## Selection

Single by Kygo and Sasha Sloan

from the album Golden Hour
- Released: 3 April 2020
- Length: 3:35
- Label: Sony Music
- Songwriters: Kyrre Gørvell-Dahll; Alexandra Yatchenko; Scott Harris;
- Producers: Kygo; Scott Harris;

Kygo singles chronology
| "Like It Is" (2020) | "I'll Wait" (2020) | "Freedom" (2020) |

Sasha Sloan singles chronology
| "Smiling When I Die" (2019) | "I'll Wait" (2020) | "Lie" (2020) |

Music videos
- "I'll Wait" (Lyric video) on YouTube "I'll Wait" on YouTube

= I'll Wait (Kygo and Sasha Sloan song) =

"I'll Wait" is a song by Norwegian DJ Kygo and American singer-songwriter Sasha Sloan. It was released through Sony Music on 3 April 2020 as the third single from Kygo's third studio album Golden Hour. The song was written by Kyrre Gørvell-Dahll, Sasha Sloan and Scott Harris.

## Extracted data
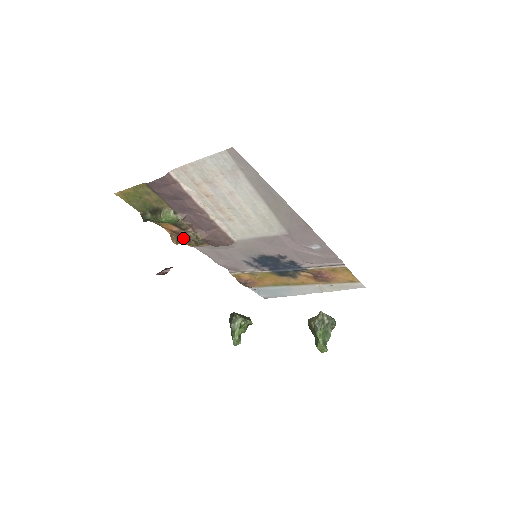
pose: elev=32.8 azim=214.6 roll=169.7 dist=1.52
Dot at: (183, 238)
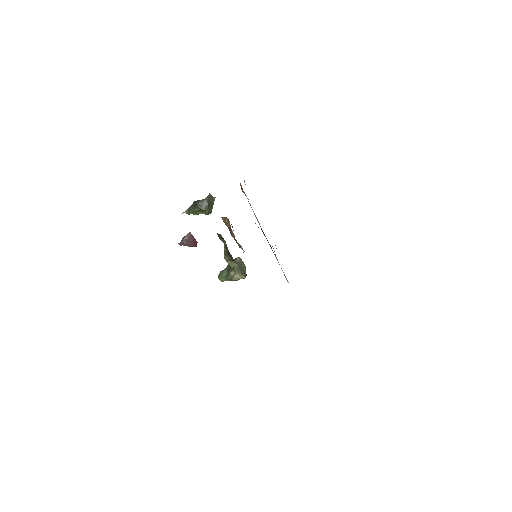
Dot at: occluded
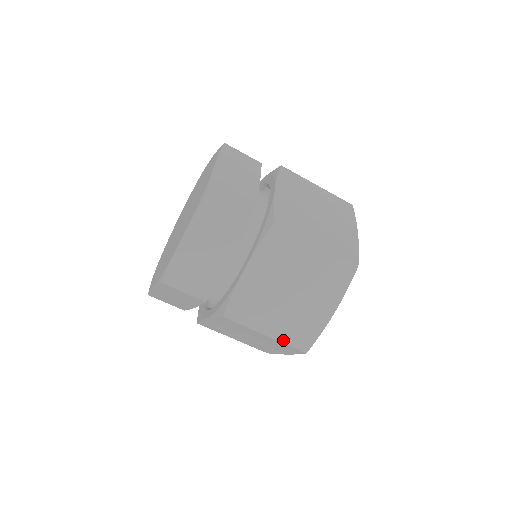
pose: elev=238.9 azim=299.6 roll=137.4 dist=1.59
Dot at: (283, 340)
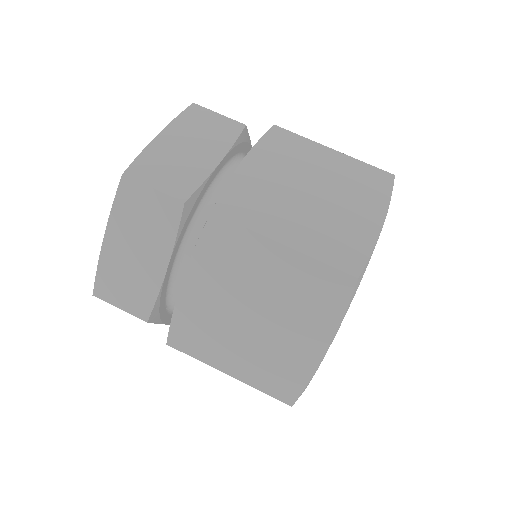
Dot at: (254, 384)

## Task details
From the article about "I'll Wait", extract everything from "Kygo singles chronology" down to "and Scott Harris.", reproducing it word for word. Rely only on the article about "I'll Wait" and not on the listing.

## The solution
Kygo singles chronology
| "Like It Is" (2020) | "I'll Wait" (2020) | "Freedom" (2020) |

Sasha Sloan singles chronology
| "Smiling When I Die" (2019) | "I'll Wait" (2020) | "Lie" (2020) |

Music videos
- "I'll Wait" (Lyric video) on YouTube "I'll Wait" on YouTube

= I'll Wait (Kygo and Sasha Sloan song) =

"I'll Wait" is a song by Norwegian DJ Kygo and American singer-songwriter Sasha Sloan. It was released through Sony Music on 3 April 2020 as the third single from Kygo's third studio album Golden Hour. The song was written by Kyrre Gørvell-Dahll, Sasha Sloan and Scott Harris.